I am here in this amazing relationship with my man who makes me strawberry desserts and calls them "the romance" *see photo* and my heart smiles at that. He holds me through the night while I soak his superhero t-shirt in my tears over a 7 year wound. He jokes around about how said idiot's wife looks like chewbaca and I laugh in spite of myself. He tells me that I am going to be a beautiful bride and that his love for me is real. I am still in pain. Seven years and the wound has festered. It is infected, inflamed, and might cause me to lose a limb or two. I am broken in this wedding spot. I can't find the wedding spot in me to be able to medicate it. All I can do is cuddle up on the couch and literally wail and lament as if someone is poking a stick into my heart. I have lost my dreams. He hasn't lost anything, including weight. I have lost everything.
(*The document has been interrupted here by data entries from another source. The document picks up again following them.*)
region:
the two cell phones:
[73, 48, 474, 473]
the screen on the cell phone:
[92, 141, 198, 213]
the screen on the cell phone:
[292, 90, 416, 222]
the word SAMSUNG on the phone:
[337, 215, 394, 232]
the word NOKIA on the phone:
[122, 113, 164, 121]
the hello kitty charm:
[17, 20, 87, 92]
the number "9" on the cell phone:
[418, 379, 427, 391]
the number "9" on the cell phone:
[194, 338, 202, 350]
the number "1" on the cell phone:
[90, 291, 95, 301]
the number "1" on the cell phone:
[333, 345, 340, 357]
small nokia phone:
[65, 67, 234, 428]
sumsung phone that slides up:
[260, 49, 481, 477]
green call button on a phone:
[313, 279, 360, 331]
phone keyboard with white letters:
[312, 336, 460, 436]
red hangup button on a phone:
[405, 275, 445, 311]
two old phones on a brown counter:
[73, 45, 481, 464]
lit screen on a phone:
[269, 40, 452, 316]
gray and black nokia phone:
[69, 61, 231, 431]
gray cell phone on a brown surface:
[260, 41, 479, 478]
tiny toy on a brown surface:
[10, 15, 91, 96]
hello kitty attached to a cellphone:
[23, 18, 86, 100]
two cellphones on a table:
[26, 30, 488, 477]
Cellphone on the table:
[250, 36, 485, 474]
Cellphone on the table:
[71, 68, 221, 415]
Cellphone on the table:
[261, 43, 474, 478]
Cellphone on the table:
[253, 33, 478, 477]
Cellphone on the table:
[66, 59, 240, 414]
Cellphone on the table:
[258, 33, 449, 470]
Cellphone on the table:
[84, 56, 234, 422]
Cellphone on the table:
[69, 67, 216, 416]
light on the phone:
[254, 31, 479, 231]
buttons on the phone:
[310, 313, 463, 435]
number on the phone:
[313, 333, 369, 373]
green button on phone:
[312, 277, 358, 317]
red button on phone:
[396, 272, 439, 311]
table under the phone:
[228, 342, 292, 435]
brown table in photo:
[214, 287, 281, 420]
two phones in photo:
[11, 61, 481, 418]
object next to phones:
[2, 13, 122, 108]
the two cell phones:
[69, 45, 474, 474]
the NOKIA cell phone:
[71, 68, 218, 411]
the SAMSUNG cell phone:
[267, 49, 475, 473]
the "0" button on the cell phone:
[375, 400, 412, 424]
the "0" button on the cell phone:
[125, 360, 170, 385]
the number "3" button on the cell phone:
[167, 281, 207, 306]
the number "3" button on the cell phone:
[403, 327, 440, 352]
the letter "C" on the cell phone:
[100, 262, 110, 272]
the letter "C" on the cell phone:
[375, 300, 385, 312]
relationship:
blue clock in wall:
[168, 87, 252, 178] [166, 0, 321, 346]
Is it crazy that I still own the pajama pants I was wearing when I got the call that day saying "I just can't marry you Erica." I still remember the wedding cake coming into my house on rehearsal day while he stayed 2,000 miles away in California not having to deal with any of it. I am angry that he still hasn't dealt with any of it. My wedding dress is in someone's closet, stored for eternity because I can't bear to look at my $1,500 mistake. More than any of those frivalous details of a wedding, my heart has been on ice for 7 years. I haven't been able to go into a bridal shop or think about what I might want for my wedding. I have lied to myself saying I want a small wedding in vegas or the justice of the peace will do. He stole from me and he continues to. I need to find out how to stop allowing this thief to steal my dream. I need to heal. Everyone says that I have to grieve it. How long? I have been grieving for 7 freaking years! I am over grief.
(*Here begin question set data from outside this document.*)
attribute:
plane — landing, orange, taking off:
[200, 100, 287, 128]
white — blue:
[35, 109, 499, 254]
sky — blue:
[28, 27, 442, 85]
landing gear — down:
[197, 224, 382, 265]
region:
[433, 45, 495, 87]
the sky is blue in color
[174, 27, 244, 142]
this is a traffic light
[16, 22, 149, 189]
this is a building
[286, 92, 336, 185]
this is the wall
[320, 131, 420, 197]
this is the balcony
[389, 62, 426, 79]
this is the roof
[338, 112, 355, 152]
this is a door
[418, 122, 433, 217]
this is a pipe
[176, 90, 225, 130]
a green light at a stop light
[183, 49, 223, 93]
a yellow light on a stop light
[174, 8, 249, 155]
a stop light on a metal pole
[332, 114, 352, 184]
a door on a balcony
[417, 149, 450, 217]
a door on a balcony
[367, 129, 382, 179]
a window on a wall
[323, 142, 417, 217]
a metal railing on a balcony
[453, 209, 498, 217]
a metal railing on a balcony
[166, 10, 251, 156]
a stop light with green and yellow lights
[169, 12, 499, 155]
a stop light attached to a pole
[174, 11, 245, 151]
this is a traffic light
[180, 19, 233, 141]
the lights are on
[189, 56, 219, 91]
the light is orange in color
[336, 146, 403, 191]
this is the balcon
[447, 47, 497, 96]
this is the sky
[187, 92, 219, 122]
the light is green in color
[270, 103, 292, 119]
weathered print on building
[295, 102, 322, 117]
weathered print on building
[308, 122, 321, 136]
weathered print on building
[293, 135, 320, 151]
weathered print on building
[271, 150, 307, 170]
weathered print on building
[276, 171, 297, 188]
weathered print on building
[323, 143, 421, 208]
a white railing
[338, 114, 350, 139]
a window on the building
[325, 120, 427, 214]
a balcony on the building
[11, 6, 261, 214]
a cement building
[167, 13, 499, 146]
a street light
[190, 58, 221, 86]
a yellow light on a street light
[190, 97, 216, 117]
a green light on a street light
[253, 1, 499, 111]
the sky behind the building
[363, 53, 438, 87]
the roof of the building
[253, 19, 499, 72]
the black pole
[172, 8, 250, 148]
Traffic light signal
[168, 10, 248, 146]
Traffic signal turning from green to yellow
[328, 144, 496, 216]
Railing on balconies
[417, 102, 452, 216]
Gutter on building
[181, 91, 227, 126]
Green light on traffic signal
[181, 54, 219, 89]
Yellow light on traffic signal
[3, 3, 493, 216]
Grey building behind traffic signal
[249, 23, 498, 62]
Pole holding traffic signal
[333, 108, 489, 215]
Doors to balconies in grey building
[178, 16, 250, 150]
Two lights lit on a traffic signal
Brokenness is an understatment today. I have searched my heart over and over and I know that the only thing I am broken about is that he gets to be happy and I get to be hurt. I get to worry that Anthony won't show up. I get to worry that I won't be happy on my big day because the memories will be too much. I need out of this. I begged God last night alone in my living room to just make it go away and he hasn't. I need him to free me from this awful pain. He is married now, it has happened. Soon he will be having the babies I should be having. Soon he will be a parent when he has no idea how he stunted my life. God, please make him pay. I can't forgive this and I want to. I want to forgive it and move on. It is just paralyzing for me.


Now, I am going to end this post by saying...Thank you God. Thank you for a man that smiles when anyone says my name. Thank you for a man who doesn't complain that he only got 2 hours of sleep for work because of my blubbering ass. Thank you God for letting me dodge that bullet. But God, help me! Help me heal.